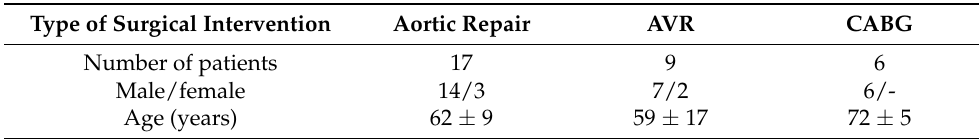
Table 1. Patient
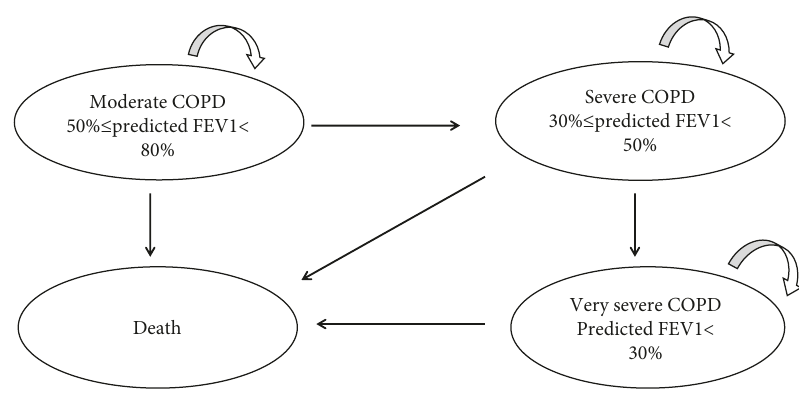
Figure 1: Structure of the decision model used. Table 1: Baseline characteristics of the population included in the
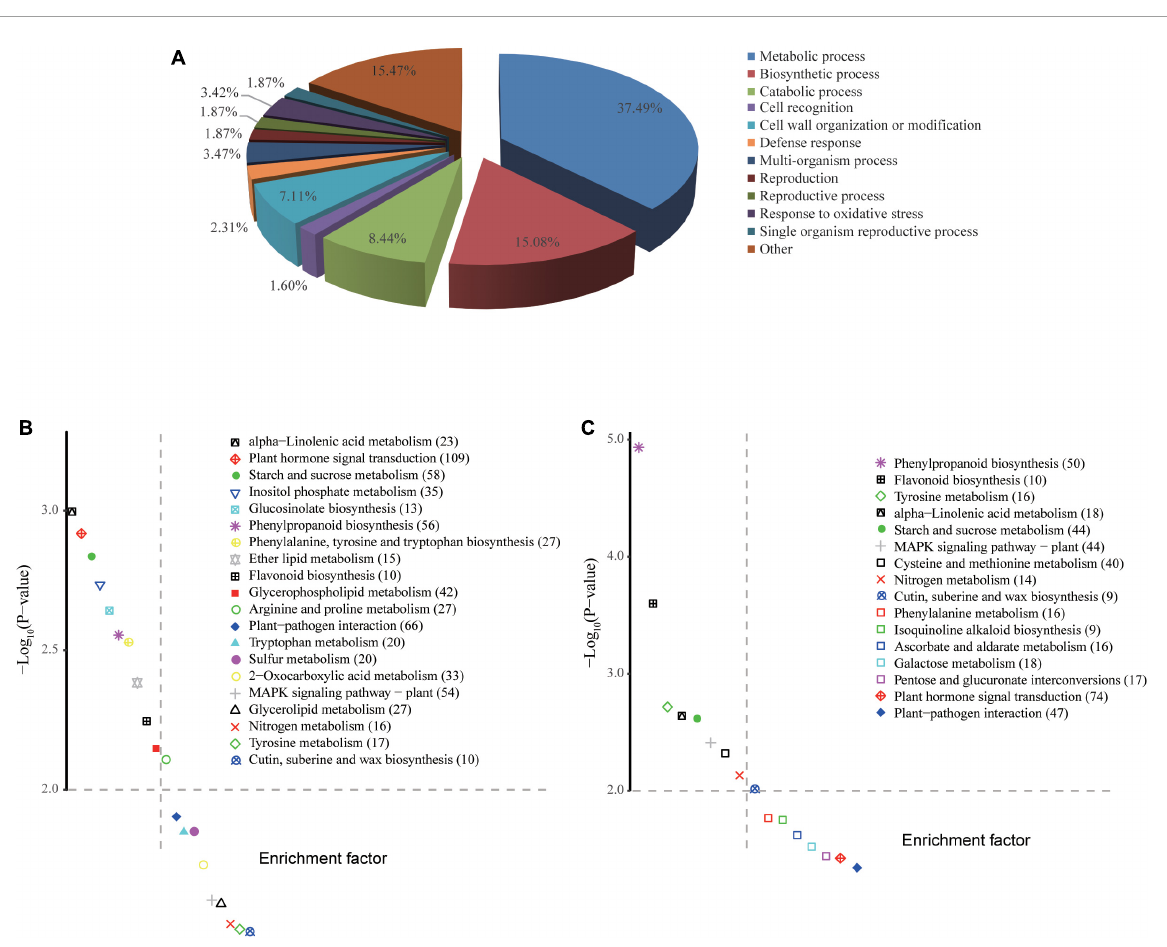
after inoculation in ZS9m Xcc R-1, but in ZS9m Xcc S-1 only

#### TASK GOAL:
Go through the listing and copy each line that includes the string "Table".

#### COMPLETED EXERCISE:
Table 1. Patient
Figure 1: Structure of the decision model used. Table 1: Baseline characteristics of the population included in the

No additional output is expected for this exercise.